━━━ DOCUMENT EXTRACT ━━━

Part IV: 30 Things Your Deponent

Should Take Away from the Preparatory Session

  1. Tell the truth: A lie may lose the case. You must testify accurately about what you know. If you tell the truth and tell it accurately, nobody can cross you up. You should not exaggerate. If you lie, I will have to correct you, and that will be absolutely awful. If you stick to the truth of what you did, what you saw, and what you heard, you will be on firm ground. No one knows what you did, saw or heard better than you.
  2. If you are concerned about something you know, discuss it candidly with me, now. Do you feel you may get in trouble if you answer truthfully? Is there anything you really don’t want the other side to know about this case or its underlying facts? Whatever it is, you need to tell me, now.
  3. Avoid jargon. If you have to use a word or term that the average person isn’t familiar with, then explain what it means.
  4. Don’t lose your temper no matter how hard you are pressed. Lose your temper and you may lose the case. If you lose your temper, you have played right into the hands of the other side, and the transcript will read like you are at fault, to blame, or a hothead.
  5. No jokes or wise cracks. Don’t make facetious remarks about the questions, the other lawyer, or the case. No one reading the transcript will take you seriously, and they will think you are a wise ass. You will come off terribly.

━━━ INFORMATION GIVEN ━━━

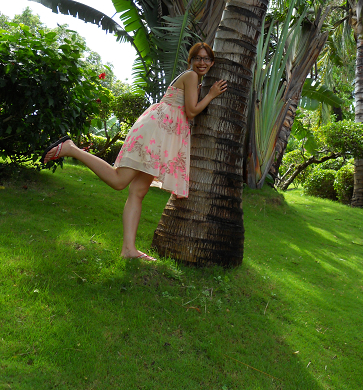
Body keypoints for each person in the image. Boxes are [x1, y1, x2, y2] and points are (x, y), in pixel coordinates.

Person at [42, 42, 227, 261]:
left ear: (212, 62)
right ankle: (71, 149)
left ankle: (128, 250)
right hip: (155, 132)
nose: (202, 62)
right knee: (119, 181)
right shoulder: (191, 76)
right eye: (198, 58)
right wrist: (212, 94)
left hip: (160, 133)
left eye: (206, 59)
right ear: (191, 60)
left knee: (138, 192)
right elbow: (191, 111)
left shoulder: (194, 80)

━━━

> _USING THE INFORMATION_
A) Reproduce the stretch of the deposition preparation list from "2. If you are" through "tell me, now.".
B) In the deposition preparation list, what should the deponent do when using a word or term the average person isn't familiar with?
The entries are separate material and have no connection to the deposition preparation list.

> _TASK RESPONSES_
A)
2. If you are concerned about something you know, discuss it candidly with me, now. Do you feel you may get in trouble if you answer truthfully? Is there anything you really don’t want the other side to know about this case or its underlying facts? Whatever it is, you need to tell me, now.

B) Explain what it means.